#### [Required work]
Nothing outside the range is wanted. Repeat exactly the lines below from the one with "right elbow: (875, 1090)" through the one with "right back paw: (754, 1135)".
________________________
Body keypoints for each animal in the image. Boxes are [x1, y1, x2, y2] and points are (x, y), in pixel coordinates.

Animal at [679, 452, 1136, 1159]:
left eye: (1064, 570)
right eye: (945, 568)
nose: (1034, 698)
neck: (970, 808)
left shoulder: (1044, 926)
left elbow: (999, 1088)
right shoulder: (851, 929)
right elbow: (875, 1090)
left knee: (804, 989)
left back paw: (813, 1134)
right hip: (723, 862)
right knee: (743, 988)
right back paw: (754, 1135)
________________________
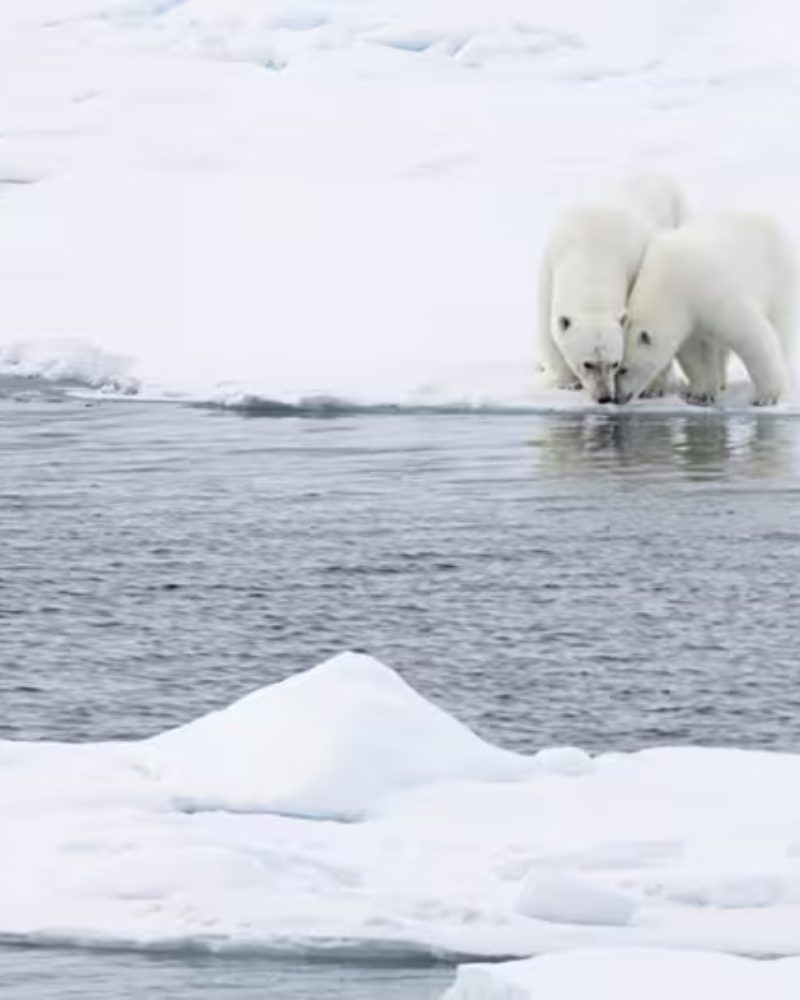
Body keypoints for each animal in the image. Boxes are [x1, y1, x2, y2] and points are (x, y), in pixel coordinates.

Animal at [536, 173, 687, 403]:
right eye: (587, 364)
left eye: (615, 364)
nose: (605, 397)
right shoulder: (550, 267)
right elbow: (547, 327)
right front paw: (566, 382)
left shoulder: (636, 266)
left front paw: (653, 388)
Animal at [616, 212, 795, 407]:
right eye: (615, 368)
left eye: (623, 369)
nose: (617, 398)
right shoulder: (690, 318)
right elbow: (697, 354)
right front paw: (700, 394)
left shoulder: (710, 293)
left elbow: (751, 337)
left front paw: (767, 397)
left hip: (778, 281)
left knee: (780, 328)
________________________
#### [Exercise response]
right elbow: (875, 1090)
left knee: (804, 989)
left back paw: (813, 1134)
right hip: (723, 862)
right knee: (743, 988)
right back paw: (754, 1135)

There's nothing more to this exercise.